Solar energy is unreliable, with the power output swinging extremely when faced with snowfall and shortened sunlight hours in winter, the season when energy supply stability is especially critical for heating, he said.
“Government policy seeking to rely more on solar energy, in that sense, means people being asked to risk not having a house with a heating system working in the cold,” he said.
“It might sound a bit exaggerated at this point, but this is not completely out of the question with surging liquefied natural gas (LNG) prices factored in. Korea will have to increase the much-blasted energy source, or brace for an energy crisis similar to the one in Europe, if Ukraine tension intensifies and triggers a supply shock.”

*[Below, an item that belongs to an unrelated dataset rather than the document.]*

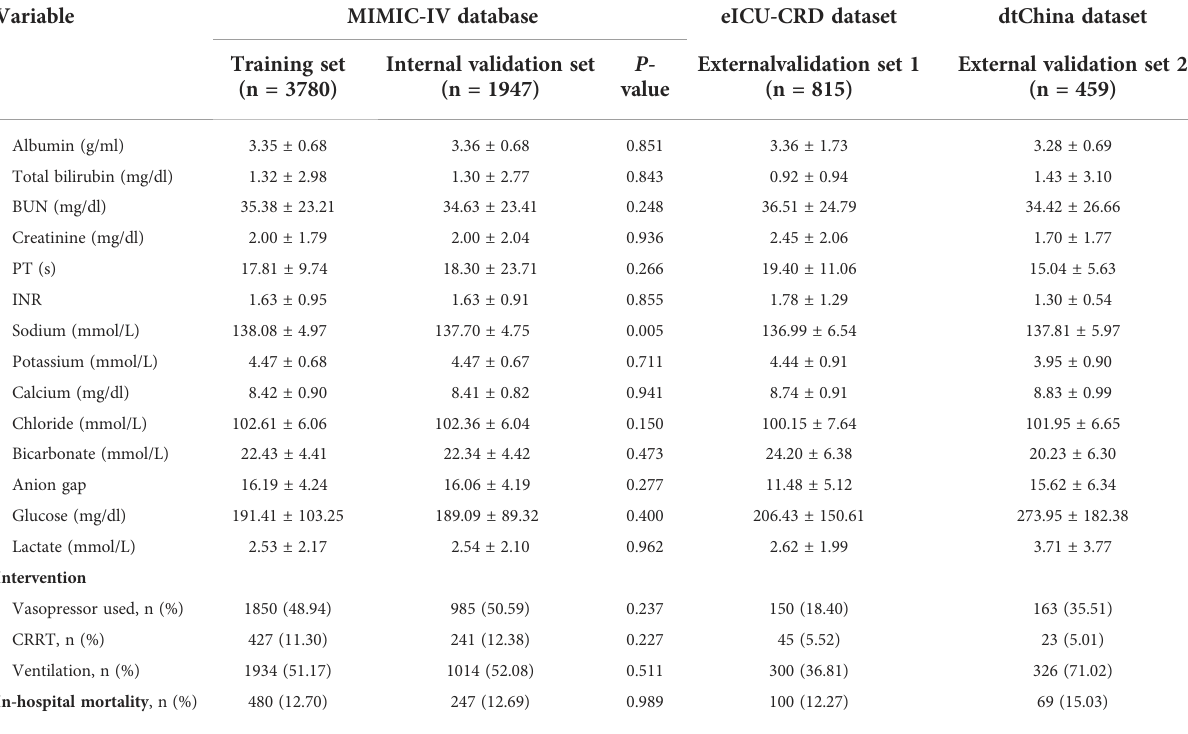
Figure 8. The top three models for internal validation set were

Years of railroading the nuclear phase-out policy, a key green growth initiative under the Moon administration, has failed to achieve any material improvement in environmental conditions, all the while living expenses are surging, compounded by rising inflation brought on by pandemic-induced liquidity, according to another expert.
“No current energy sources can fully replace nuclear power,” Korea University professor of Resources and Energy Economics Park Ho-Jeong said.
Korea has until recently pushed further the carbon-neutrality initiative, a grand objective without any means to make it happen, in his view.
The Korean Resource Economics Association said the government seems adamant about meeting the net-zero emissions goal, as illustrated by revisions to a slew of relevant laws to make it binding for the private sector. “But how high the cost will become and at whose expense remains undiscussed, a responsibility to be borne by the next administration.”
The EU announced its plan Feb. 2 (local time) to classify natural gas and nuclear power as green investments, despite fierce protests from Germany and four other nations. This prompted the Korea Economic Research Institute to recommend that Korea revise its K-Taxonomy, the Korean version of the EU Taxonomy, to follow suit. The Taxonomy is a set of guidelines for green and sustainable investments outlining eligibility for state grants.